Emmanuel Macron se rend, ce jeudi 15 novembre, au Maroc pour inaugurer avec le roi Mohammed VI le TGV marocain, premier train à grande vitesse d’Afrique. Un chantier de huit ans pour un train qui va relier la capitale économique, Casablanca, à Tanger, deuxième pôle économique du royaume.
Voyager de Tanger à Casablanca en 2h30 au lieu de 5 heures de train – s’il n’y a pas de retard – ce sera désormais possible avec le nouveau TGV marocain. D’un investissement de près 2,3 milliards d’euros, ce projet est à moitié financé par la France. Mais il sera autant bénéfique pour le Maroc, selon Mehdi Fakir, économiste spécialisé dans l’évaluation des politiques publiques : « Le TGV, ce n’est pas un luxe. Lorsque vous pensez à la mobilité comme élément majeur qui va permettre de développer au niveau économique un pays et qui permettra de relier deux grands pôles du royaume, c’est quelque chose qui ne pourra être que louable. On cherche à ce que Tanger soit un vrai pôle économique et pas uniquement un pôle industriel. Les cadres de Casablanca vont se déplacer rapidement à Tanger, les cadres de Tanger vont se déplacer à Casablanca. La complémentarité sur le plant économique est très importante et les retombées vont se voir à moyen et long terme. »

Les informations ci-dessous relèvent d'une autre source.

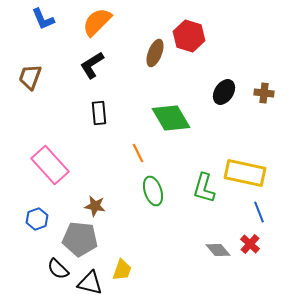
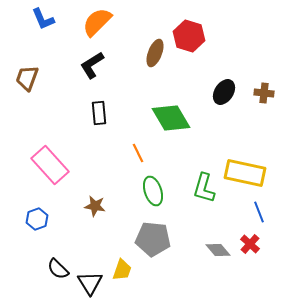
brown trapezoid: moved 3 px left, 1 px down
gray pentagon: moved 73 px right
black triangle: rotated 44 degrees clockwise
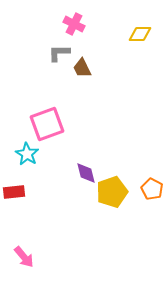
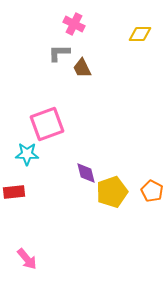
cyan star: rotated 30 degrees counterclockwise
orange pentagon: moved 2 px down
pink arrow: moved 3 px right, 2 px down
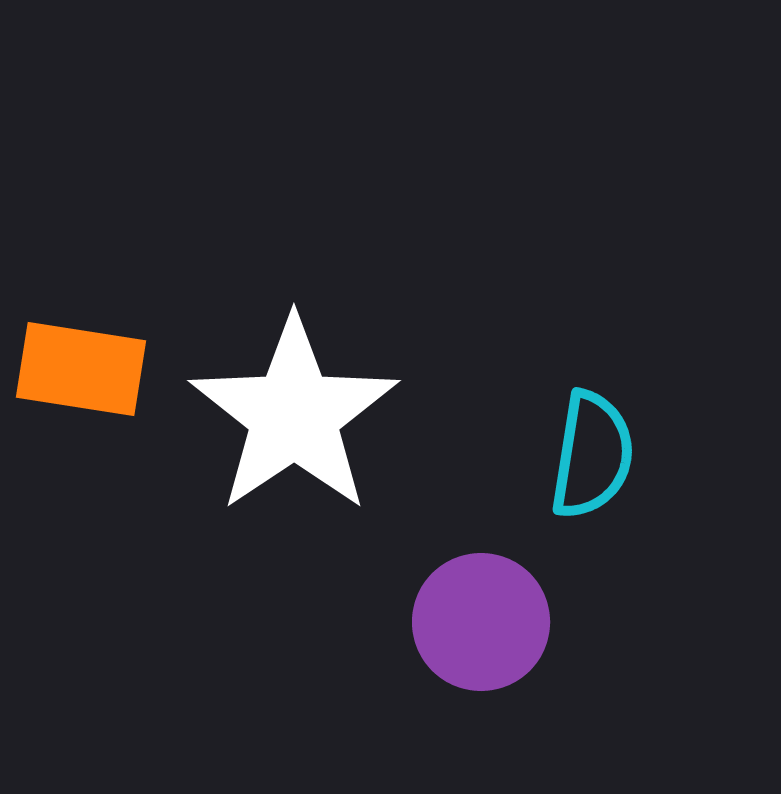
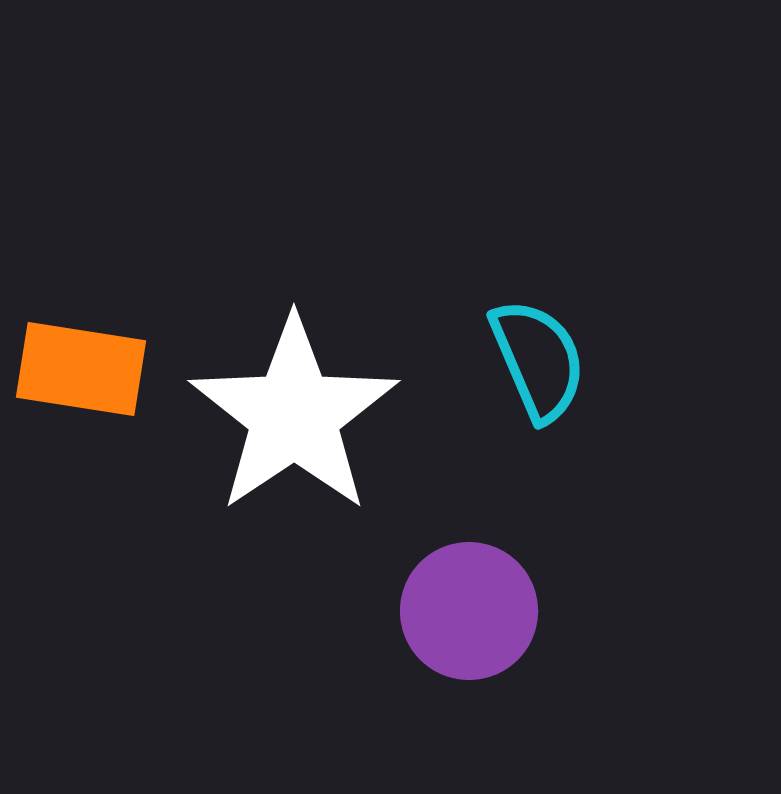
cyan semicircle: moved 54 px left, 95 px up; rotated 32 degrees counterclockwise
purple circle: moved 12 px left, 11 px up
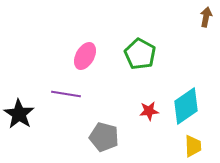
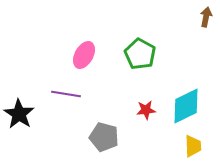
pink ellipse: moved 1 px left, 1 px up
cyan diamond: rotated 9 degrees clockwise
red star: moved 3 px left, 1 px up
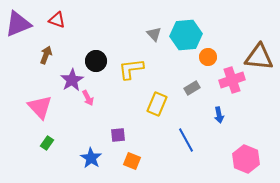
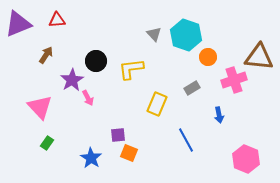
red triangle: rotated 24 degrees counterclockwise
cyan hexagon: rotated 24 degrees clockwise
brown arrow: rotated 12 degrees clockwise
pink cross: moved 2 px right
orange square: moved 3 px left, 8 px up
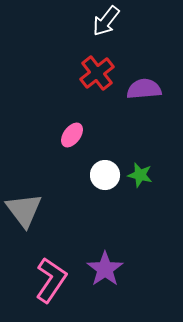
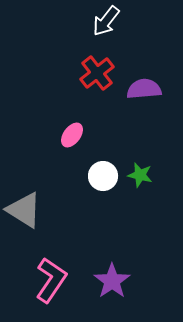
white circle: moved 2 px left, 1 px down
gray triangle: rotated 21 degrees counterclockwise
purple star: moved 7 px right, 12 px down
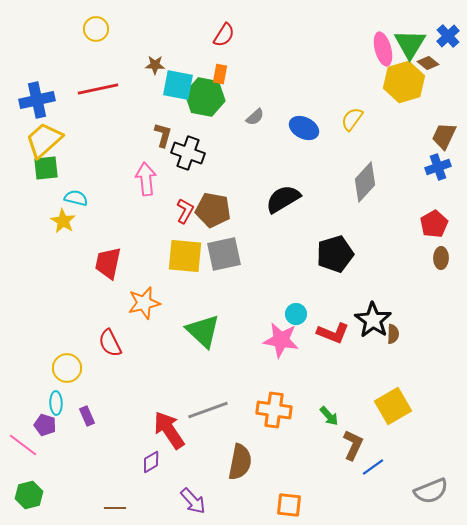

Quelle pertinence pour ce projet ?
Avec Tanger Med, premier port d’Afrique et l’écosystème automobile créé autour de l’usine Renault, Tanger est le deuxième pôle économique du pays. La ligne TGV devrait, ensuite, rejoindre deux autres grandes villes du Maroc : Marrakech et Agadir, plus au sud, malgré les critiques des détracteurs du TGV. Depuis 2012, le collectif Stop TGV se questionne sur la pertinence de cet investissement colossal et des priorités fixées par l’Etat marocain. A sa tête, Omar Balafrej, député de la Fédération de la gauche démocratique : « Dix mètres de TGV, c’est l’équivalent d’une petite école dans le monde rural. Au Maroc, l’Etat dépense à peu près 600 euros par an et par élève dans l’éducation publique. Pour donner un ordre de grandeur, en France, vous dépensez autour de 8 000 euros. Tant que nous n’avons pas réglé nos problèmes principaux, et l’éducation est un problème principal, nous ne pouvons pas nous lancer dans ce genre de projets gigantesques. »
Pour le collectif Stop TGV, l’Etat, à travers l’Office national des chemins de fer (ONCF), aurait plutôt intérêt à investir dans les trains régionaux afin d’atteindre certaines villes isolées et de désenclaver le monde rural. Du coup, les voyageurs marocains sont partagés, entre fierté nationale et espoir de développement d’un côté et de l’autre, défiance envers l’ONCF suite aux nombreux retards et à l’accident de train qui a fait sept morts en octobre 2018 : « Il y a des retards chaque jour sur tous les horaires, dit celui-ci, quand il pleut on a des écoulements partout. L’ONCF, vaut mieux qu’ils investissent sur les voyages normaux avant d’investir sur un TGV, ils n’ont même pas d’infrastructure. »
Un TGV accessible à tous ?
Pour cet autre voyageur, « on ne sait pas si ça va marcher avec l’ONCF car c’est leur première expérience sur une ligne à grande vitesse. » Pour celui-ci, par contre, « c’est un projet d’avenir pour le Maroc, il y’a aussi des grandes entreprises qui vont rentrer au Maroc pour investir de gros chiffre d’affaires pour les jeunes marocains et pour les jeunes diplômés ; c’est une très bonne chose oui. » Un voyageur se posait aussi la question du prix du billet de train, afin de savoir si ce TGV serait accessible à tous.